Your Financial Future:
West Virginia Rural Retirement Project
While the national financial implications of an aging population that is not prepared for retirement are staggering, in rural communities the problem is more pronounced. There is less opportunity in the rural economy for workers to have access to an employer-supported retirement plan. Many people, especially women, are self-employed or work in the informal economy, doing work for cash and barter.
In West Virginia, the second most rural state in the U.S., women have the lowest workforce participation in the country*, compounding the problems during their retirement years. Since 2003, WISER has been experimenting with innovative grassroots efforts to address this issue through its Rural Retirement Project, staffed by Diane L. Browning.
In partnership with Appalachian By Design (ABD), a grassroots non-profit enterprise, we developed a retirement plan based on the Individual Development Account concept (encouraging savings via training and match programs). Eight self-employed women started self-managed retirement plans and attended financial education classes. In 2008, the project expanded to self-employed childcare workers.
During this phase, it became clear that the best savings vehicle for this group was the Series I Bond.

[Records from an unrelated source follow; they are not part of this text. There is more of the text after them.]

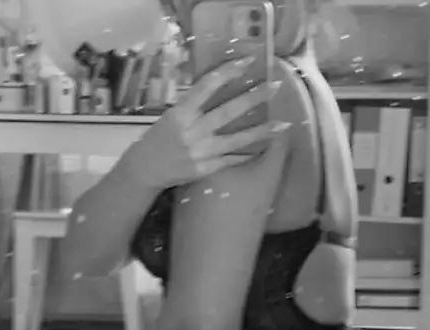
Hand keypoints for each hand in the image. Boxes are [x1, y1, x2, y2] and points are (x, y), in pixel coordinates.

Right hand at [124, 57, 289, 190]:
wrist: (146, 169)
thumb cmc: (159, 138)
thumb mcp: (172, 116)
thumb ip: (194, 105)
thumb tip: (220, 90)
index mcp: (182, 112)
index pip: (208, 85)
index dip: (229, 71)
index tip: (248, 61)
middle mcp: (194, 130)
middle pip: (229, 110)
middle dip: (254, 97)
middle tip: (275, 86)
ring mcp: (202, 151)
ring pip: (238, 139)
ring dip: (262, 131)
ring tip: (283, 124)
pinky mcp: (207, 168)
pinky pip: (232, 159)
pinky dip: (248, 154)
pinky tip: (264, 149)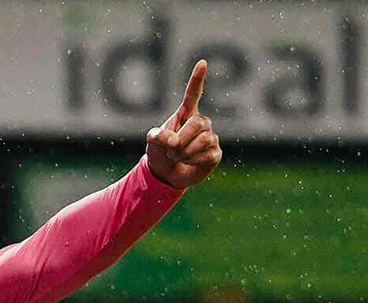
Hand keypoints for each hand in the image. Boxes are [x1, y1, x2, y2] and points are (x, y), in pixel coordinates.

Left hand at [145, 60, 222, 189]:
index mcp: (185, 114)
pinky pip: (207, 155)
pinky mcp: (215, 153)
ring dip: (185, 153)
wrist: (166, 174)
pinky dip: (192, 161)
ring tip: (178, 156)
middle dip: (180, 140)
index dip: (197, 79)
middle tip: (171, 150)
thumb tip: (173, 140)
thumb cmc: (160, 152)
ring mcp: (210, 137)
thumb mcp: (152, 142)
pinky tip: (189, 163)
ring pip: (204, 140)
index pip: (193, 94)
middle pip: (198, 123)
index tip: (202, 63)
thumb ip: (157, 137)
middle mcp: (201, 122)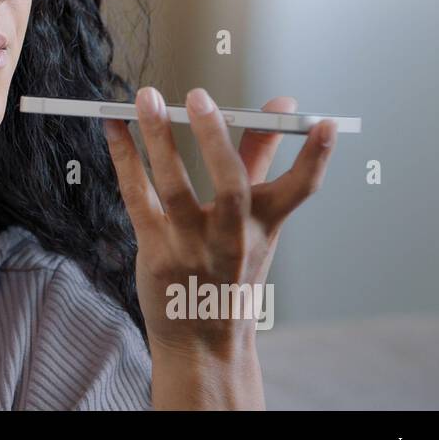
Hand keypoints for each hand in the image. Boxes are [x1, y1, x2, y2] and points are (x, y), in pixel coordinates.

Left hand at [103, 87, 336, 407]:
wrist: (203, 343)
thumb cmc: (229, 269)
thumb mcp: (255, 222)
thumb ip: (261, 159)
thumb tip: (281, 106)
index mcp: (265, 226)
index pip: (301, 190)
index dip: (316, 157)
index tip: (323, 124)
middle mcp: (232, 239)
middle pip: (231, 186)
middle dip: (215, 139)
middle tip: (199, 96)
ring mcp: (191, 248)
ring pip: (174, 189)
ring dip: (159, 139)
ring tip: (145, 99)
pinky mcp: (155, 252)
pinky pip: (137, 198)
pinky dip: (125, 159)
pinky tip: (115, 128)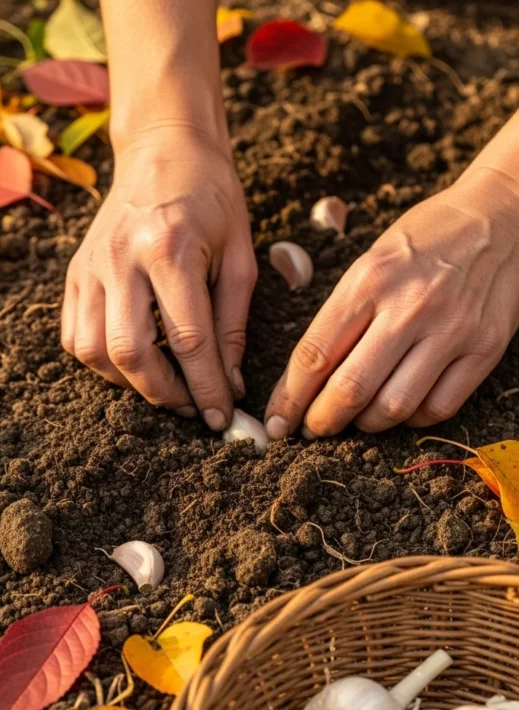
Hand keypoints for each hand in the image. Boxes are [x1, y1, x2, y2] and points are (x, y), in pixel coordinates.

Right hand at [61, 125, 256, 429]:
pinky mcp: (74, 272)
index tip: (221, 416)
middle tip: (192, 407)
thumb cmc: (213, 200)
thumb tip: (230, 384)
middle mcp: (121, 257)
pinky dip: (101, 363)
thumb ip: (233, 324)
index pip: (189, 339)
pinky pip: (75, 336)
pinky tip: (133, 362)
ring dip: (130, 383)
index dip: (207, 387)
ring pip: (94, 350)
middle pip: (130, 352)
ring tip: (165, 386)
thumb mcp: (240, 257)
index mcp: (169, 248)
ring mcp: (90, 265)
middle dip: (165, 394)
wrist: (164, 148)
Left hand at [265, 168, 518, 437]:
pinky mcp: (485, 348)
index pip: (315, 355)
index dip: (290, 399)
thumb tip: (306, 378)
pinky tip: (400, 407)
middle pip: (350, 390)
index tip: (278, 422)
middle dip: (321, 422)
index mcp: (370, 279)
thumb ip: (341, 315)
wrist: (501, 215)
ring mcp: (451, 330)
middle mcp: (410, 306)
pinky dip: (411, 419)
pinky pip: (438, 408)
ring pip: (393, 407)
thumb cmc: (424, 240)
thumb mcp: (371, 260)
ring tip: (356, 419)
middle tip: (313, 429)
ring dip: (366, 425)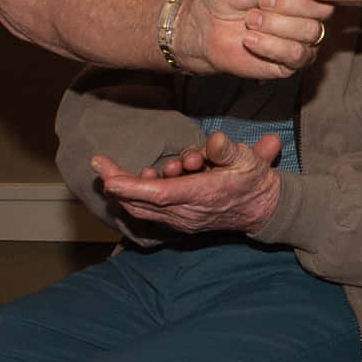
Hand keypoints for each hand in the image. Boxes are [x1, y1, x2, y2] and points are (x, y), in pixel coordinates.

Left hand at [91, 131, 283, 234]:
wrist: (263, 208)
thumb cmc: (252, 178)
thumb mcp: (247, 158)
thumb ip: (227, 150)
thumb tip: (214, 141)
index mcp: (202, 195)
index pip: (159, 194)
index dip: (131, 187)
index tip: (108, 179)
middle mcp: (187, 213)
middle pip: (143, 202)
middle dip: (118, 183)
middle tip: (99, 164)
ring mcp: (182, 220)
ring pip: (143, 209)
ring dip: (127, 189)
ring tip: (119, 170)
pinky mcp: (180, 221)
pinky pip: (150, 212)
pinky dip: (137, 197)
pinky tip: (133, 181)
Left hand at [177, 0, 332, 77]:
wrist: (206, 24)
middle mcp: (311, 12)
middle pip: (322, 9)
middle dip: (287, 3)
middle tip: (261, 0)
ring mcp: (303, 38)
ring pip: (310, 32)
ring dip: (275, 25)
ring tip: (250, 19)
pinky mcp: (291, 62)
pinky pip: (296, 54)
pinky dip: (270, 45)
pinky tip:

They are trusted, portable, have small minimums, a competitive interest rate (currently 1.38% through April 30, 2014), no administrative fee, do not require a checking account, are issued in paper or on-line, are available at all banks, can be set up with automatic deposits and, importantly for small savers, they are guaranteed.
Each quarter, if participants attend a financial planning workshop and save money by purchasing an I-Bond, their savings is matched by 50%--an effort to simulate a refundable Savers Tax Credit. The project also staffs a VITA (Volunteer Income Tax Assistance) site, since that is a time when refunds and tax credits, particularly the Earned Income Tax Credit, provide low and moderate income workers with discretionary cash that they can be encouraged to save.
As a member of the Savings Bond Working Group facilitated by the non-profit advocacy group D2D**, WISER participated in meetings and outreach to the Bureau of Public Debt and U.S. Treasury that resulted in the savings bond as a purchase option on the tax form beginning in 2010. This administrative change has laid the pathway that makes offering a new type bond, one that is targeted for long term retirement savings (the R bond), practicable as a savings vehicle which can further be incentivized by an amended Savers’ Tax Credit.
To bring the trial project to scale and to build ground-up support for the concept, WISER is in the planning stages of adding three additional test sites during the next year, as well as producing a White Paper that documents the findings. This paper will set forth the social and economic rationale, along with the operational framework, of putting in place a Retirement Bond.
Click here to check out a great New York Times article on savings bonds.
* Status of Women in West Virginia, Institute for Women’s Policy Research, Washington, D.C. 2002.
** D2D has organized demonstration sites at select VITA locations around the country to offer savings bonds to tax filers; their work, compiled in a July 2009 report “Yes We Can: Inclusive Saving At Tax Time” provided the clear evidence of the value of the option to purchase a savings bond at tax time.